__Text block__:
A HAMPSHIRE policewoman has told how she woke in the night to find her lover sat astride her and trying to strangle her.

Inspector Sara Glen thought she had died when everything went black and quiet after she struggled to breathe following the attack at her New Forest flat.

Bristol Crown Court heard how the police officer was close to death but regained consciousness "by an ironic twist of fate" following the premeditated and determined assault at the hands of Tina Nash, with whom she had had an intimate relationship for just over a year.

After the incident, Miss Glen, who was then a detective sergeant based at Southampton Central CID, ignored her own predicament and dialled 999 after being told her girlfriend had taken 32 paracetomal tablets.

Miss Glen, now based at Eastleigh, described how she had woken as she was pushed onto her back in bed at her Bartley flat last March.

"I felt Tina's weight on top of me, a ligature going onto my throat and being held very, very tight," she said.

"Her knees were on either side of me. The duvet was between us. I could not move my arms. The ligature just got tighter and tighter around my neck.

"I said 'what are you doing? I love you'. because I thought it would stop her but it just got tighter and then I could not breath."

Visibly trembling and fighting back tears, Miss Glen, 31, added: "I remember thinking I was going to die and there was nothing I could do.

"I could not get any oxygen into my lungs. I remember it going black and very quiet and thinking: 'This is what it feels like to be dead'."

Miss Glen, who has been in the police service for ten years, said she had been paralysed when she regained consciousness. After slowly regaining her mobility, she asked Nash what she had done, jurors heard.

__Work to complete__:
(A) In the court report, rewrite the part that opens with the words containing "Inspector Sara Glen" and closes with "over a year.", changing "Bristol Crown Court" to "Winchester Crown Court".
(B) Translate this sentence from the court report into Spanish: "Miss Glen, now based at Eastleigh, described how she had woken as she was pushed onto her back in bed at her Bartley flat last March."

__Exercise data__:

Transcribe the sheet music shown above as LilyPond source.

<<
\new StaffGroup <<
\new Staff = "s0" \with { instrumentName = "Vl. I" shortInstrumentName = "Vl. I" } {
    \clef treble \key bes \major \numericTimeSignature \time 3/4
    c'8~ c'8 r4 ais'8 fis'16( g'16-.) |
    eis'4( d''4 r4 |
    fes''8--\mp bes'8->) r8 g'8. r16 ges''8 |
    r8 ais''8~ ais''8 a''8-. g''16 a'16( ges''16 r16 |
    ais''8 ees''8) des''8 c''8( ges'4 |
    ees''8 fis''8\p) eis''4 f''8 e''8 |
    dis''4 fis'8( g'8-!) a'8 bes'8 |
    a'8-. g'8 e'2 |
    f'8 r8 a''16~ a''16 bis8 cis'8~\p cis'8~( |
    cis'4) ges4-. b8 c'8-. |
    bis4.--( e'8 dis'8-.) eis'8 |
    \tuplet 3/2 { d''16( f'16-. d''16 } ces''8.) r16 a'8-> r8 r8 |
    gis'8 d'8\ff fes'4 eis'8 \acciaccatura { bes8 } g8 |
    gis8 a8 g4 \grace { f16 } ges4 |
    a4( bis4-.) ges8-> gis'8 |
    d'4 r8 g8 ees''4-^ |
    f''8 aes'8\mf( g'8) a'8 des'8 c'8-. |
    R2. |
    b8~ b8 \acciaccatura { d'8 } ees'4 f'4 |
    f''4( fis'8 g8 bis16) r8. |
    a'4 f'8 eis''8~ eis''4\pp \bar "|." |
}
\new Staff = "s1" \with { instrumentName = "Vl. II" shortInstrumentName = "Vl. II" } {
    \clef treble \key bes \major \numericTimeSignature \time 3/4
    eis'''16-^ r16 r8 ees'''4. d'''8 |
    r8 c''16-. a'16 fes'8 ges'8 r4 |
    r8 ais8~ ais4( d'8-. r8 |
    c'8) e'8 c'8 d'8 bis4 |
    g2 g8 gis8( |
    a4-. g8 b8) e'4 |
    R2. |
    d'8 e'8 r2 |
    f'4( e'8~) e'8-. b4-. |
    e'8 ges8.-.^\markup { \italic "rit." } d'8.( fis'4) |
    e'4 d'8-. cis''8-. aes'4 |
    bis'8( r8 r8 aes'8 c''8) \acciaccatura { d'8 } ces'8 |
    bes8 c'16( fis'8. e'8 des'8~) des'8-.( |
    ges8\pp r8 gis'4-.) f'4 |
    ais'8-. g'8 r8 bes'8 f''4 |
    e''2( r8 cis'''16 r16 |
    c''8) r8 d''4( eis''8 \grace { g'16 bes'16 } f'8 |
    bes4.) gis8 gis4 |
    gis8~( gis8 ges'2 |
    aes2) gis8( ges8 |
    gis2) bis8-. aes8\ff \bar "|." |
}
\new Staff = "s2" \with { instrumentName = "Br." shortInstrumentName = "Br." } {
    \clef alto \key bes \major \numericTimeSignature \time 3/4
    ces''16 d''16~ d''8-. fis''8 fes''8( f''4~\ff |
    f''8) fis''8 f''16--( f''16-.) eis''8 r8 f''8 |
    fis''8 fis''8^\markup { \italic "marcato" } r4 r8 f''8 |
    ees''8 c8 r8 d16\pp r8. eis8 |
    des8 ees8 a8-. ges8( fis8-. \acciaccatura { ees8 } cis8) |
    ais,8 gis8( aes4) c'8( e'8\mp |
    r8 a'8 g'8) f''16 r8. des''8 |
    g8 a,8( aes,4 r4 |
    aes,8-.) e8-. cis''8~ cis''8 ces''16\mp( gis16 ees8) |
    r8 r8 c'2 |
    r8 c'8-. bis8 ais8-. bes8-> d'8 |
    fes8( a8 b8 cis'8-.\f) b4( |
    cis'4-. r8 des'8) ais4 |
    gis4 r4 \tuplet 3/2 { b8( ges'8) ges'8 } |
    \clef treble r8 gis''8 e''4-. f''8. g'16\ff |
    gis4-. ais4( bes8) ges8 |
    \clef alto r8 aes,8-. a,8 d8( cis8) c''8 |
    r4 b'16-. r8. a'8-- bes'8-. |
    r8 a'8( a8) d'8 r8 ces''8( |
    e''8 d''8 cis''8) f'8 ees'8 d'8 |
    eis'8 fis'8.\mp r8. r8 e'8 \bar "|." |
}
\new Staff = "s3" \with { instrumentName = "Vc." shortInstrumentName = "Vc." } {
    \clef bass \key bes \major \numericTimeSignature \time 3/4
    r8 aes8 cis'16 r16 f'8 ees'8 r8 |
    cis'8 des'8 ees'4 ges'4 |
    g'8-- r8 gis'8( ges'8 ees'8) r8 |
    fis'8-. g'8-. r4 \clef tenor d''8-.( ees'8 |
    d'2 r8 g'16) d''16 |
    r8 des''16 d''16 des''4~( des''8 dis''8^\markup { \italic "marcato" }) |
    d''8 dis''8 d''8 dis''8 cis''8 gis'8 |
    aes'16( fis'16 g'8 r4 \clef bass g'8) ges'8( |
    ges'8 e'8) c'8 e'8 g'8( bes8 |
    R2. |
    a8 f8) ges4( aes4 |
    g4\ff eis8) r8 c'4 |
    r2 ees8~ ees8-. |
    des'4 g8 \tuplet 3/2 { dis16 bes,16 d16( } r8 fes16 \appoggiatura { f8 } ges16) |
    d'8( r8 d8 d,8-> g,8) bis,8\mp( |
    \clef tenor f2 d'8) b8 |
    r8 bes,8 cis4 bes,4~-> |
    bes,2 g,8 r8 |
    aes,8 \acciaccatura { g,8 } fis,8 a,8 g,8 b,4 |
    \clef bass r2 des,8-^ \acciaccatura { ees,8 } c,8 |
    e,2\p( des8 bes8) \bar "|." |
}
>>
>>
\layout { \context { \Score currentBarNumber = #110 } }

__Task answers__:
(A)
Inspector Sara Glen thought she had died when everything went black and quiet after she struggled to breathe following the attack at her New Forest flat.

Winchester Crown Court heard how the police officer was close to death but regained consciousness "by an ironic twist of fate" following the premeditated and determined assault at the hands of Tina Nash, with whom she had had an intimate relationship for just over a year.

(B) La señorita Glen, ahora destinada en Eastleigh, describió cómo se había despertado cuando la empujaron boca arriba en la cama de su piso de Bartley el pasado marzo.